Federal prosecutors are asking the court to sanction McCoy for what they say are his repeated violations of an order prohibiting him from sharing or disclosing information in the records about alleged victims. They say McCoy has been using the protected information to contact, intimidate and bribe witnesses from his cell at the FDC using a contraband cellphone and through associates, including one of his brothers.
McCoy had been charged with trafficking seven women for prostitution, identified in a February indictment only as adult females 1-7. A federal grand jury returned a new indictment Thursday charging McCoy with additional counts of trafficking a minor female for prostitution, using a minor female to produce child pornography, and obstruction.
Investigators say in court records that they suspected McCoy of using a contraband cellphone after they intercepted a telephone conversation in which a woman told McCoy’s wife that McCoy had contacted her on a non-FDC telephone.
They say their suspicion was confirmed in an intercepted telephone conversation between one of McCoy’s brothers and McCoy associate Jonathan Cadet, following Cadet’s arrest for threatening a witness. Cadet is charged with obstruction and witness tampering.
Investigators say a Homeland Security Investigations special agent was listening in on a conversation when another McCoy associate told the witnesses that McCoy was offering $50,000 for witnesses to recant their statements.
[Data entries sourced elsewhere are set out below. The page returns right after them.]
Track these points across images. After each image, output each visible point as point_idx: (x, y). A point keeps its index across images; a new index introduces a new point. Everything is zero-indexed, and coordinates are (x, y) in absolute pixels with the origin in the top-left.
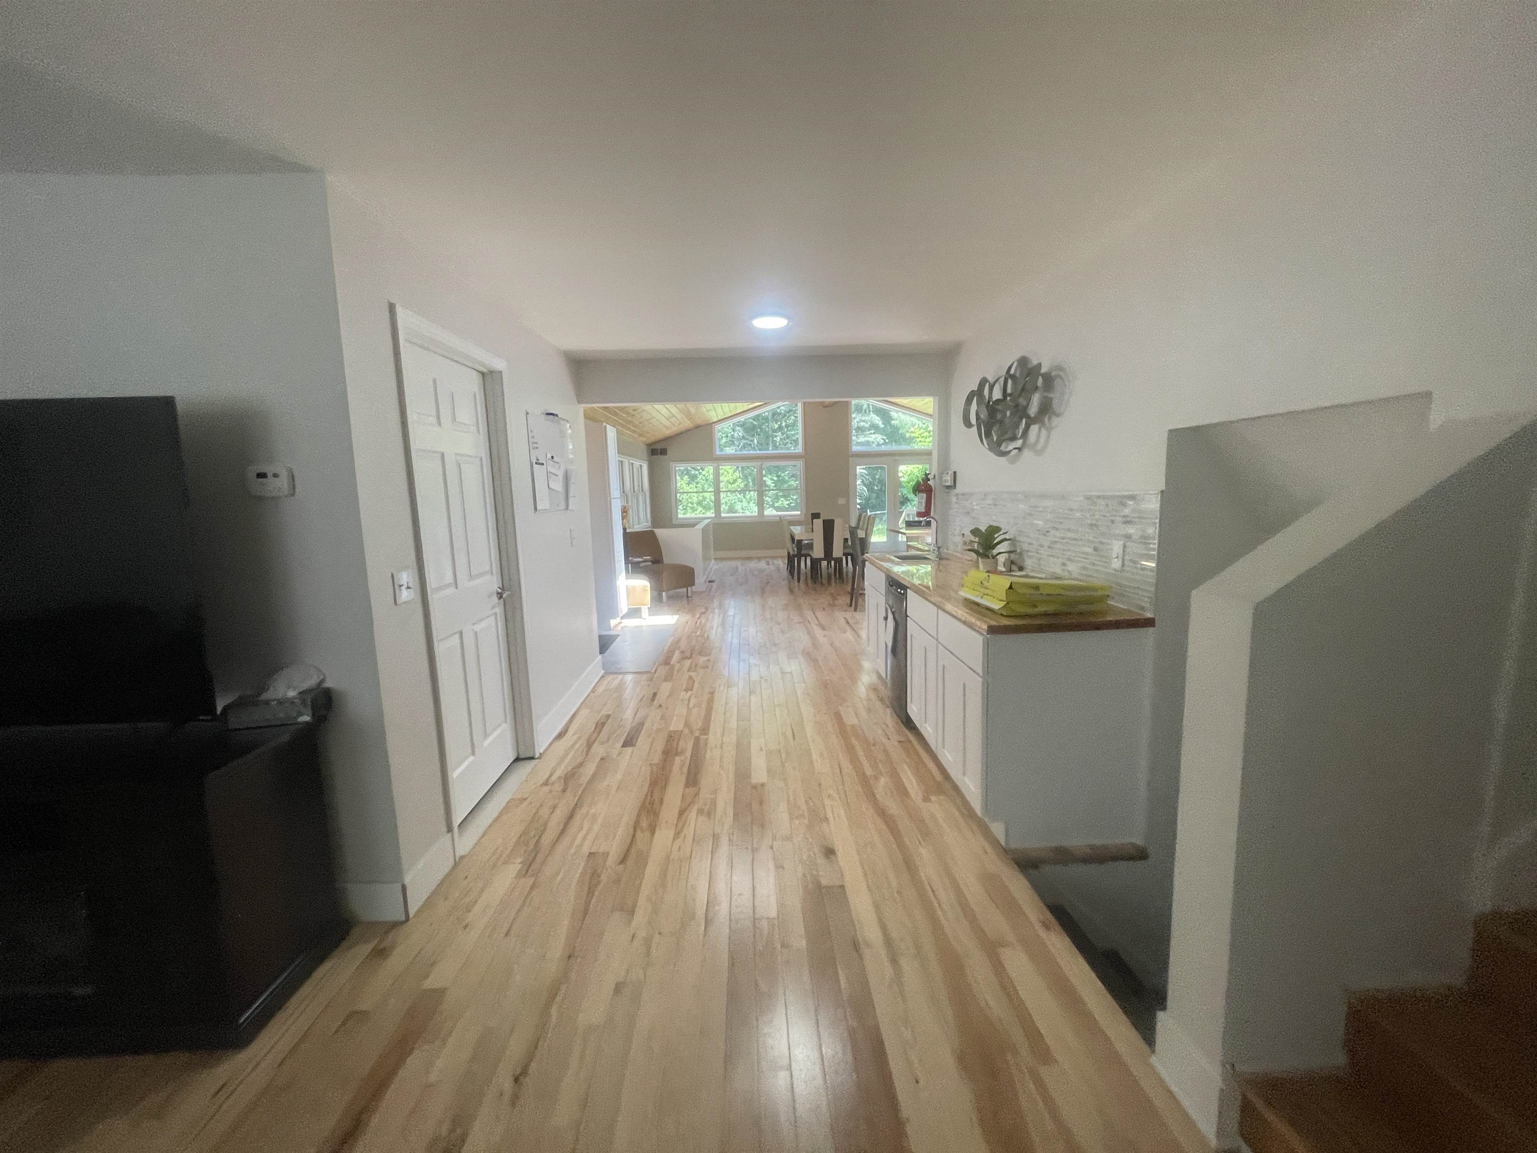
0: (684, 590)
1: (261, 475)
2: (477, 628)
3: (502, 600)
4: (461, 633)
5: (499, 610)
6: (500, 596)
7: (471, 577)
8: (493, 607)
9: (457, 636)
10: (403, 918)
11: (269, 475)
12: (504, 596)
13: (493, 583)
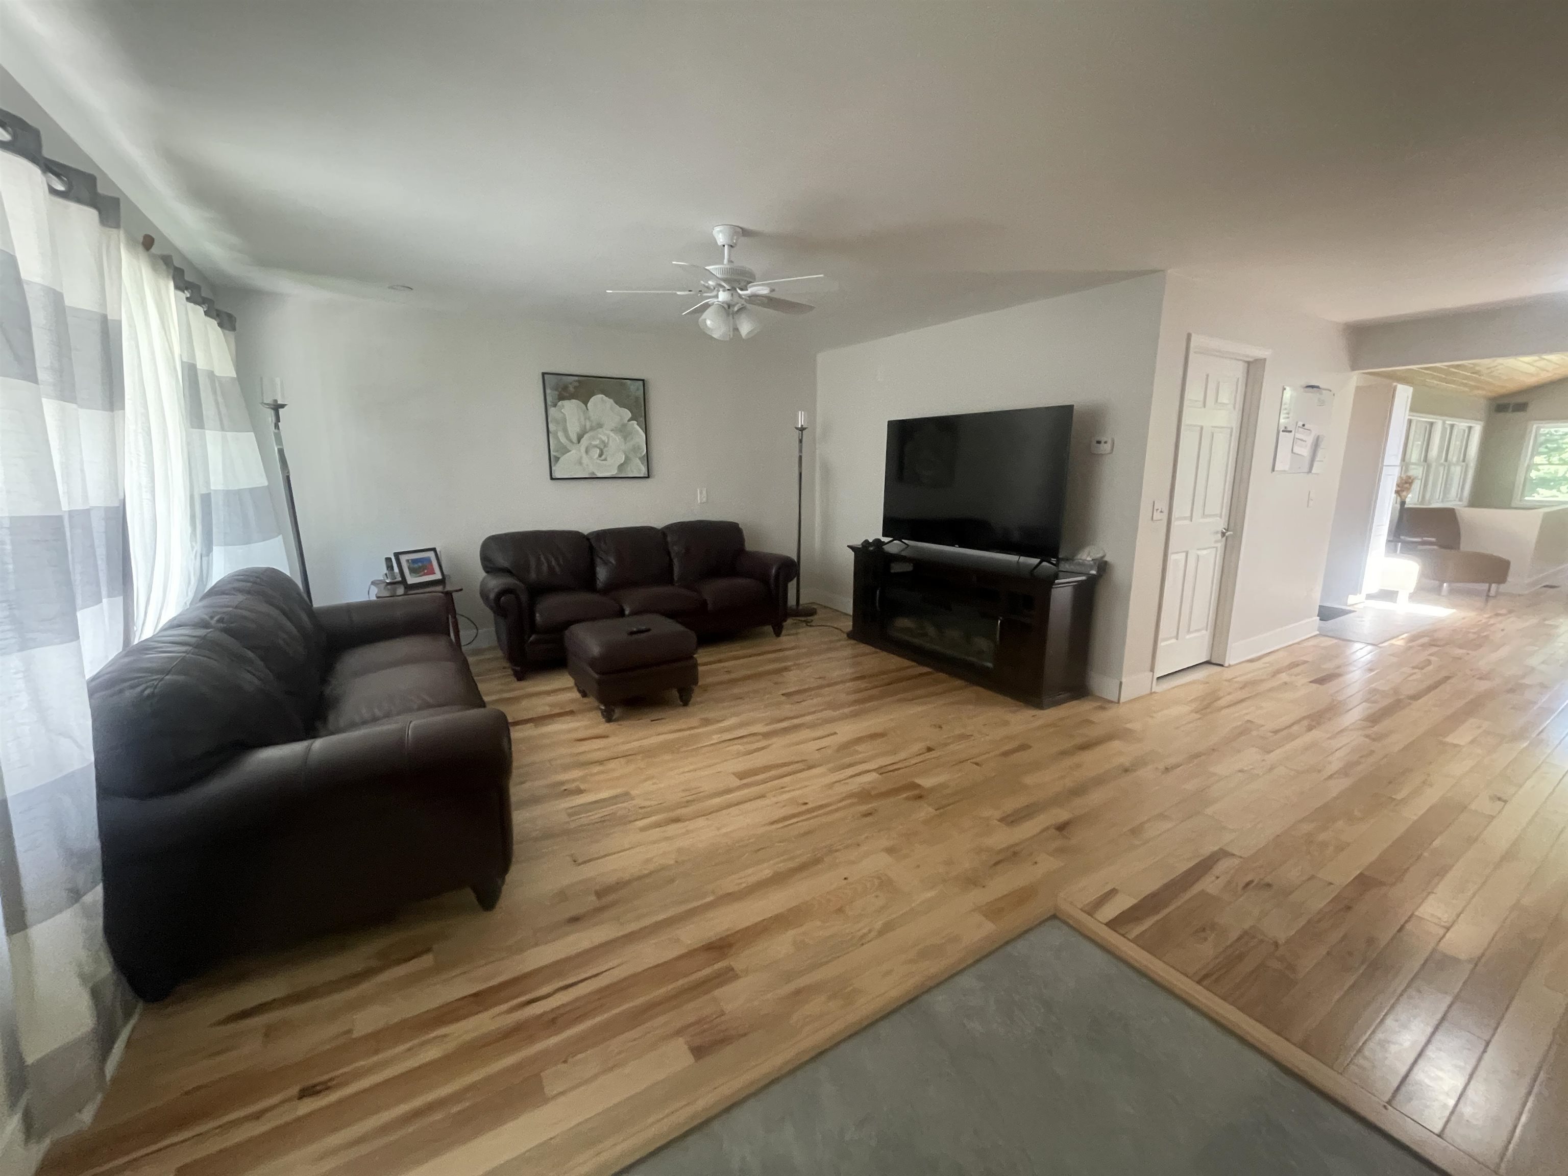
0: (1485, 586)
1: (1099, 442)
2: (1199, 552)
3: (1224, 538)
4: (1187, 553)
5: (1220, 545)
6: (1223, 534)
7: (1204, 515)
8: (1216, 542)
9: (1184, 554)
10: (1116, 700)
11: (1103, 442)
12: (1227, 534)
13: (1221, 525)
Another witness reported to investigators that McCoy had contacted her by Facebook. The contact came from a cellphone FDC officials later seized from McCoy’s cellmate. The witness said McCoy arranged to have pizza and drugs delivered to her hotel room and instructed her to say she was not
forced into prostitution in
an interview McCoy had
arranged with a news reporter.
After the reporter’s story was published, McCoy sent a two-page letter to the court asking for a hearing due to “recent developments.” U.S. District Senior Judge Susan Oki Mollway denied McCoy’s request because, she said, she couldn’t determine what outcome McCoy was seeking.